-------- EXERCISE PASSAGE --------
American pastor, author, and nonprofit executive

Sarah Jakes Roberts (born 1988) is an American pastor, author, and nonprofit executive who has served as the co-pastor of The Potter's House in Dallas since 2025. She also writes books and has run a nonprofit called Women Evolve. In 2026, she fractured her neck in a trampoline accident. She was named to the Time 100 Next in 2023.

==Biography==
Roberts was born to Pastor T. D. Jakes and his wife on July 17, 1988. She was born in West Virginia but grew up in Dallas. She became a teen mom at age 14. Her father would later use this as an example of how "struggle can make you strong". She finished high school early and then attended Texas Christian University, where she met her first husband, the linebacker. They were married for four years, but divorced due to infidelity. She also began creating blogs in 2010. She worked as a waitress in a strip club.

During this time, unexpectedly to her, though, her blogs began to gain popularity and she was frequently invited as a motivational speaker. Additionally, she created her own podcast.

In 2014, she met Touré Roberts, who would go on to become her second and current husband. He invited her to give a sermon at his church on Mother's Day 2014, not realizing that that would be her first ever sermon, but it was rated positively. She went on to go on preaching tours. During her preaching tours, she included a trauma therapist. In one instance, she removed her wig during a sermon. She also visited churches in other locations, including Nigeria.

She served as co-pastor of two of the branches of The Potter's House together with her husband, those in Denver and Los Angeles. These churches went online in March 2020 and remained so permanently. They became assistant pastors at the main church in Dallas in 2023.

In 2022, her father anointed her to succeed him in his women's empowerment focused mission. She had previously founded her own nonprofit in the space, Women Evolve, in 2017, which she remained with for her own women's empowerment mission. She expanded it to include books, a podcast, and an annual conference, of which notable attendees have included Kelly Rowland and Tina Knowles. It also includes a fashion line, which she has stated as showing "you can slay and pray all at the same time". Conferences frequently draw tens of thousands of attendees, and emphasize evolution and purpose, as well as shattering the glass ceiling and women supporting women. She utilizes Eve as a metaphor for moving forward.
-------- EXTRACTED RECORDS --------
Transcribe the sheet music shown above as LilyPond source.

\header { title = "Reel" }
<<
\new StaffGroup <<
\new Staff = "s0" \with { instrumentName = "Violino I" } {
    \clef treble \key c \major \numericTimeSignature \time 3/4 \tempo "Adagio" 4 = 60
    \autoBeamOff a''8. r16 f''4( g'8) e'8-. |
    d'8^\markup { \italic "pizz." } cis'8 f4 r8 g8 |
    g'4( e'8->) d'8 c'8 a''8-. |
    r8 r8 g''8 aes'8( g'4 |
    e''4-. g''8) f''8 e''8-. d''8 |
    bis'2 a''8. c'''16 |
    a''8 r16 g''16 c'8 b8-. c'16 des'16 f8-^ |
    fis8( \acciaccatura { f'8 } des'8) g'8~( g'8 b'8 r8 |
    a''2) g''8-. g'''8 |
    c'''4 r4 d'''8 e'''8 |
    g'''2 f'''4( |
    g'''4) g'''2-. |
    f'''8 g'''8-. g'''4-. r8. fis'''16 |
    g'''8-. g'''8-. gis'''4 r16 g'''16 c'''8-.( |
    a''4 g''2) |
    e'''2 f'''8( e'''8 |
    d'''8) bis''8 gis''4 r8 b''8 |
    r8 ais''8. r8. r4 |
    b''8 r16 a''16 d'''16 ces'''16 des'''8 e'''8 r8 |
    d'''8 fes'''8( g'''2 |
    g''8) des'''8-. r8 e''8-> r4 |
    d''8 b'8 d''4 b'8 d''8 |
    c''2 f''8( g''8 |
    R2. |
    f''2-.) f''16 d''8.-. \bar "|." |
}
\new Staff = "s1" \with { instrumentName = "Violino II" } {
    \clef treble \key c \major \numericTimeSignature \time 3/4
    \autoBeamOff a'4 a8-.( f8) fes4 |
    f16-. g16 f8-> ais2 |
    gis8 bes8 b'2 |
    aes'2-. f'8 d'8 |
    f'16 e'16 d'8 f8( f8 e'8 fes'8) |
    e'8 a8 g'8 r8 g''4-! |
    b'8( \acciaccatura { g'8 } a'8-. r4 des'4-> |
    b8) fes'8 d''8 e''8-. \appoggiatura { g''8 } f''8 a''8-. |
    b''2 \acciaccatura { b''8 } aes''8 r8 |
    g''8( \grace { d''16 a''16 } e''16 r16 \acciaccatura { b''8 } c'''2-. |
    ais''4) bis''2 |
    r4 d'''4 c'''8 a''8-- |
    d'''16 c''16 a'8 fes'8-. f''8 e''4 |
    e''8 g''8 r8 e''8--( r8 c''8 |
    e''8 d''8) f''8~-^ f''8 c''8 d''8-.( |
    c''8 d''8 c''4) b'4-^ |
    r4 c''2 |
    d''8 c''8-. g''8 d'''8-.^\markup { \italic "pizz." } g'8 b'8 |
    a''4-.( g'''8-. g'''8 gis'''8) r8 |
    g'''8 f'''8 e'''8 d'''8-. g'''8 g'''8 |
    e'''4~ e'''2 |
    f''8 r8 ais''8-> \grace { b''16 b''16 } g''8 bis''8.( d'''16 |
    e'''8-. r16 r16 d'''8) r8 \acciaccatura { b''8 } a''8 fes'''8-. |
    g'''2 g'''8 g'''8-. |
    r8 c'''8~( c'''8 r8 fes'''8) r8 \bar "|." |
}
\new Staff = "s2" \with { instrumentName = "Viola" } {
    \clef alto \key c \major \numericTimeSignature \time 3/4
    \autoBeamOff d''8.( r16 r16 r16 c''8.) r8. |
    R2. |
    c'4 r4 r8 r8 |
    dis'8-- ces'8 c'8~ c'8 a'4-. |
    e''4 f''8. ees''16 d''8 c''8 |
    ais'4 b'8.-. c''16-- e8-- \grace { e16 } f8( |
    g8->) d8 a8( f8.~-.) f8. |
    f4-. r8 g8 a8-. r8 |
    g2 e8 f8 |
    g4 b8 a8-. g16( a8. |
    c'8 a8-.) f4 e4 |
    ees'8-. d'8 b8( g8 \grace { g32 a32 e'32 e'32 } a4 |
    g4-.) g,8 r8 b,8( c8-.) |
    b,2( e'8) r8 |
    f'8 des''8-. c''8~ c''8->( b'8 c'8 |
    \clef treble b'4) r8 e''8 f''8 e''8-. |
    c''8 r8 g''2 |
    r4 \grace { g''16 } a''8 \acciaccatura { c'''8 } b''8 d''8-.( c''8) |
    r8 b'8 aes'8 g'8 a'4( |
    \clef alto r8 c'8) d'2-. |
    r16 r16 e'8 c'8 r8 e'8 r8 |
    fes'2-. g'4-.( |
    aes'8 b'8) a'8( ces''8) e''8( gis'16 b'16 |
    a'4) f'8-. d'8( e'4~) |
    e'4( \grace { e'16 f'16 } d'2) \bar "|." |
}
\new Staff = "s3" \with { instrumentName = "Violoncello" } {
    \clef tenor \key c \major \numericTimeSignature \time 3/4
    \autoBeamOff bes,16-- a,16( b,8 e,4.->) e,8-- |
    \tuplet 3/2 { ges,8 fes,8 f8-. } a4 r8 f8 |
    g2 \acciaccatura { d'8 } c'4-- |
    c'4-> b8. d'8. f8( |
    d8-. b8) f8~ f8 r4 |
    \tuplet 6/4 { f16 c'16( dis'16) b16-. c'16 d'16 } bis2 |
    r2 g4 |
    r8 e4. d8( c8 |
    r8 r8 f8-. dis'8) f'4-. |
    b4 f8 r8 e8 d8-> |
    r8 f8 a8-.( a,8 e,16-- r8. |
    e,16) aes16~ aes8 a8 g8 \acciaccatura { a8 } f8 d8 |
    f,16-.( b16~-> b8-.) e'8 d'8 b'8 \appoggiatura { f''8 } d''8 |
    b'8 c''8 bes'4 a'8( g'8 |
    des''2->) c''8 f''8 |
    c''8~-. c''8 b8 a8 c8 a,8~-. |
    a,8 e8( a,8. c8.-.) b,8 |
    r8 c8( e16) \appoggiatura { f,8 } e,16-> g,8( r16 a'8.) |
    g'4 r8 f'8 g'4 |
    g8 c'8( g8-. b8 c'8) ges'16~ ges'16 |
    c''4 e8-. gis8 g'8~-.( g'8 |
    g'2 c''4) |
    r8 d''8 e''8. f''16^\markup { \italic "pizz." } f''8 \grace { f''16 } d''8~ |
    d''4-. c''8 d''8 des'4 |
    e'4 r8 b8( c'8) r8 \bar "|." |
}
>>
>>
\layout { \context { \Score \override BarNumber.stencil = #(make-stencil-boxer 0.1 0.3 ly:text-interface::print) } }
--------
WORK TASK: In the passage about Sarah Jakes Roberts, copy out the words starting with "She served as" and going on through "Dallas in 2023.". These rows have nothing to do with the text.

TASK OUTPUT:
She served as co-pastor of two of the branches of The Potter's House together with her husband, those in Denver and Los Angeles. These churches went online in March 2020 and remained so permanently. They became assistant pastors at the main church in Dallas in 2023.